Segurança obrigatória e reformas operacionais
A ordem judicial exige que a Meta implemente um conjunto de mudanças operacionais no Instagram e no Facebook, embora o juiz tenha decidido que o WhatsApp não estaria sujeito a esses requisitos específicos. Para usuários menores de 18 anos, as contas agora devem ser privadas por padrão e seus perfis não poderão aparecer em resultados de pesquisa ou recomendações, a menos que sejam identificados por um nome de usuário direto. A Meta também está proibida de recomendar contas pertencentes a menores a qualquer usuário. Além disso, a decisão determina uma “política de 1 strike” relativamente a utilizadores adultos que se envolvam na exploração sexual de crianças e proíbe os adultos de enviarem mensagens a menores com os quais não tenham uma ligação existente.

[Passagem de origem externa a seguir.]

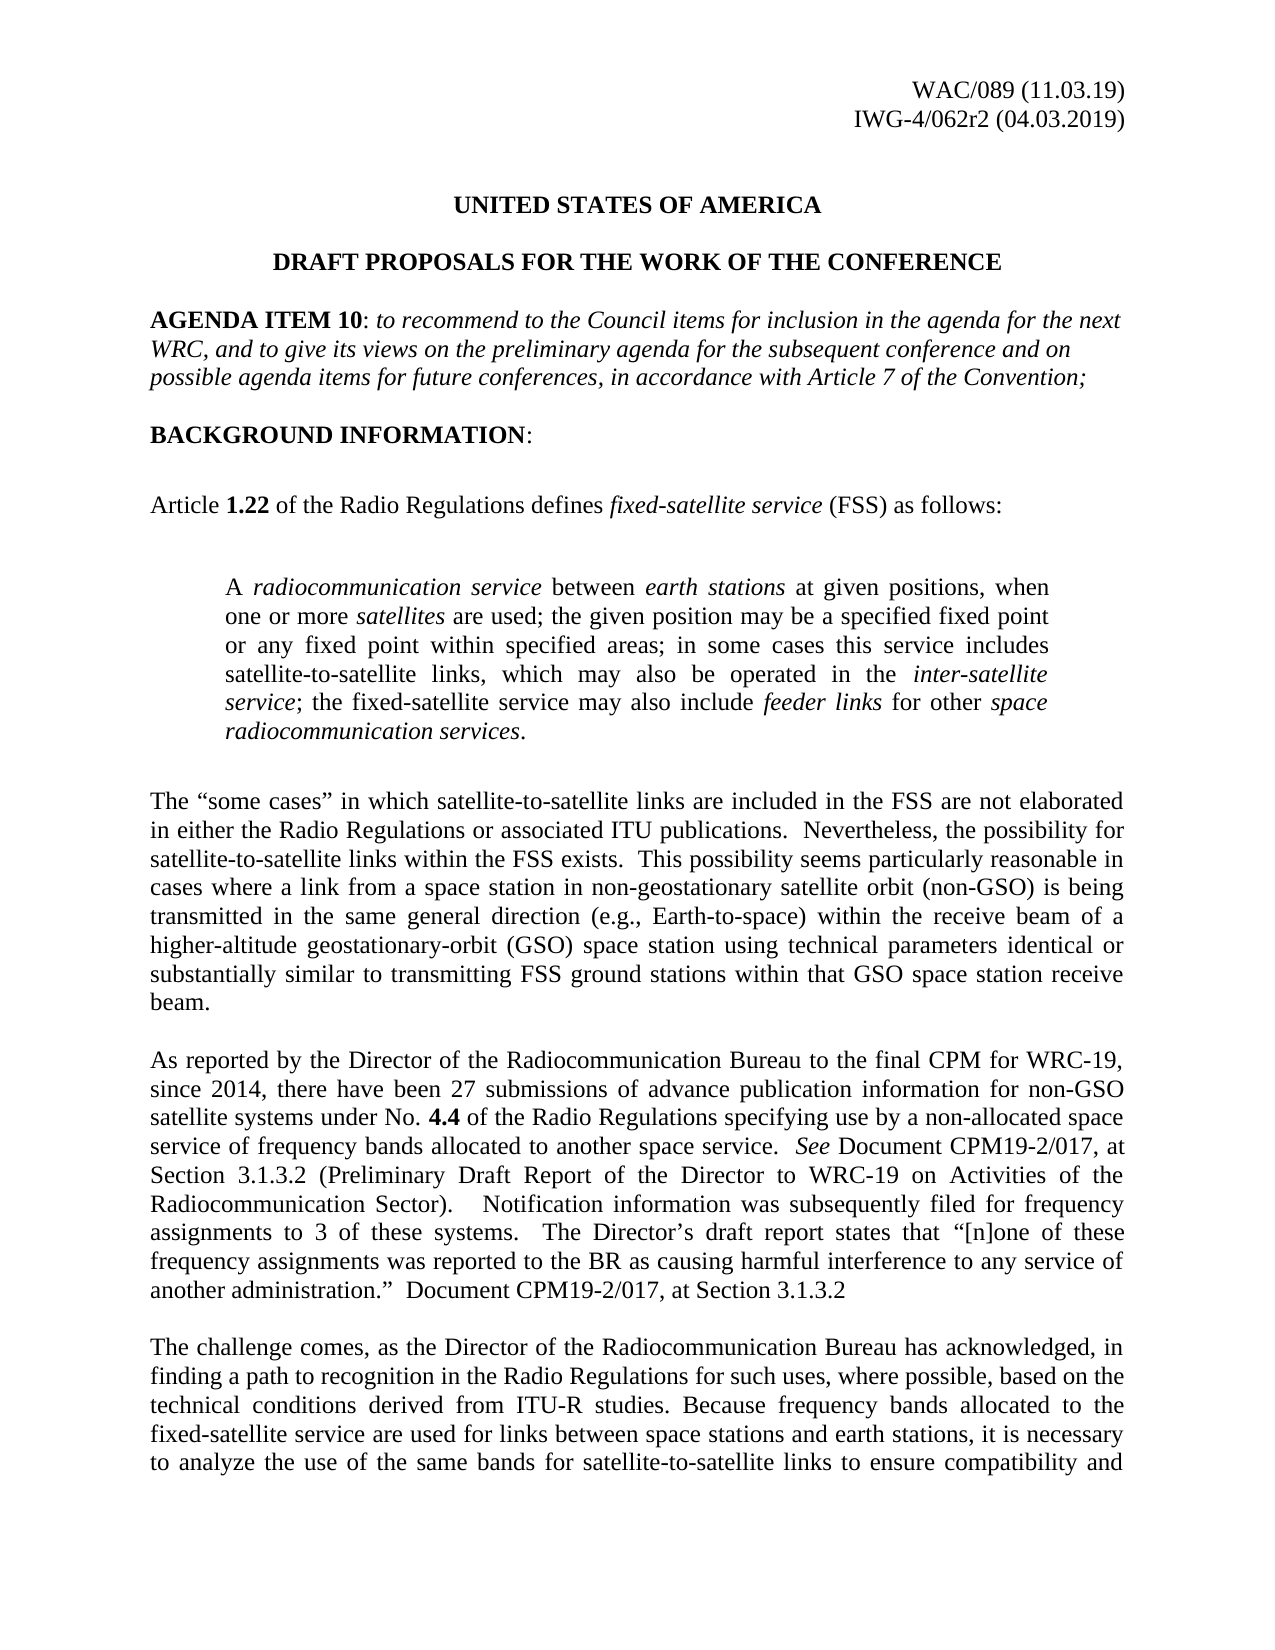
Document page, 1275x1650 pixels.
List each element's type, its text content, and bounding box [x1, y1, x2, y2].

subtitle UNITED STATES OF AMERICA [150, 190, 1125, 219]
text A radiocommunication service between earth stations at given positions, when one or more satellites are used; the given position may be a specified fixed point or any fixed point within specified areas; in some cases this service includes satellite-to-satellite links, which may also be operated in the inter-satellite service; the fixed-satellite service may also include feeder links for other space radiocommunication services. [225, 572, 1050, 745]
text Article 1.22 of the Radio Regulations defines fixed-satellite service (FSS) as follows: [150, 490, 1125, 519]
text The “some cases” in which satellite-to-satellite links are included in the FSS are not elaborated in either the Radio Regulations or associated ITU publications. Nevertheless, the possibility for satellite-to-satellite links within the FSS exists. This possibility seems particularly reasonable in cases where a link from a space station in non-geostationary satellite orbit (non-GSO) is being transmitted in the same general direction (e.g., Earth-to-space) within the receive beam of a higher-altitude geostationary-orbit (GSO) space station using technical parameters identical or substantially similar to transmitting FSS ground stations within that GSO space station receive beam. [150, 786, 1125, 1016]
subtitle DRAFT PROPOSALS FOR THE WORK OF THE CONFERENCE [150, 247, 1125, 276]
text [150, 1332, 1125, 1476]
text AGENDA ITEM 10: to recommend to the Council items for inclusion in the agenda for the next WRC, and to give its views on the preliminary agenda for the subsequent conference and on possible agenda items for future conferences, in accordance with Article 7 of the Convention; [150, 305, 1125, 391]
text BACKGROUND INFORMATION: [150, 420, 1125, 449]
text As reported by the Director of the Radiocommunication Bureau to the final CPM for WRC-19, since 2014, there have been 27 submissions of advance publication information for non-GSO satellite systems under No. 4.4 of the Radio Regulations specifying use by a non-allocated space service of frequency bands allocated to another space service. See Document CPM19-2/017, at Section 3.1.3.2 (Preliminary Draft Report of the Director to WRC-19 on Activities of the Radiocommunication Sector). Notification information was subsequently filed for frequency assignments to 3 of these systems. The Director’s draft report states that “[n]one of these frequency assignments was reported to the BR as causing harmful interference to any service of another administration.” Document CPM19-2/017, at Section 3.1.3.2 [150, 1045, 1125, 1304]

Para resolver as preocupações sobre o design viciante, o tribunal ordenou a remoção das contagens públicas de “curtidas” para usuários mais jovens e implementou um limite estrito de uso mensal de 90 horas, ou aproximadamente três horas por dia. Além disso, as plataformas devem pausar as notificações push durante a madrugada e nas sessões escolares para mitigar a pressão de permanecer constantemente conectadas.
Implicações da indústria e perspectivas futuras
A decisão do Novo México chega num momento de maior escrutínio para a Big Tech, com observadores como a ex-ministra da salvaguarda Jess Phillips sugerindo que ações agressivas dos tribunais dos EUA podem encorajar os reguladores internacionais a prosseguir políticas mais rigorosas sem temer pela estabilidade diplomática. O Reino Unido e a União Europeia estão actualmente a explorar vias legislativas semelhantes para proteger os menores, incluindo potenciais “toques de recolher” para a utilização das redes sociais por adolescentes. Embora a Meta tenha sinalizado a sua intenção de recorrer da decisão do Novo México, argumentando que continua empenhada em proteger os adolescentes e remover os maus actores, o caso é apenas uma parte de uma onda jurídica maior. Com milhares de ações judiciais semelhantes pendentes nos Estados Unidos – incluindo um caso histórico em Los Angeles relativo ao design de plataformas viciantes – a indústria das redes sociais enfrenta uma tendência crescente de pressão regulamentar e legal global. À medida que o panorama jurídico muda, as empresas vêem-se forçadas a defender as suas práticas algorítmicas contra alegações de que promovem ciclos de feedback prejudiciais.
⚖ The Balanced View
Supporting view
A Meta afirma que trabalha diligentemente para manter as suas plataformas seguras e tem sido transparente em relação às complexidades da remoção de atores e conteúdos nocivos das suas redes globais.
Concerns & criticism
O tribunal concluiu que os algoritmos de recomendação da Meta orientam ativamente os menores para conteúdos nocivos e que as suas plataformas criaram um incômodo público generalizado, resultando em danos tangíveis à saúde física e mental.
→What's next
A Meta confirmou que irá recorrer da decisão do tribunal, sustentando que continuará a defender o seu registo em relação à segurança dos adolescentes. Enquanto isso, o foco jurídico mudará para a Califórnia, onde quase três dúzias de procuradores-gerais estaduais estão programados para iniciar um grande julgamento separado na próxima semana sobre violações da privacidade infantil.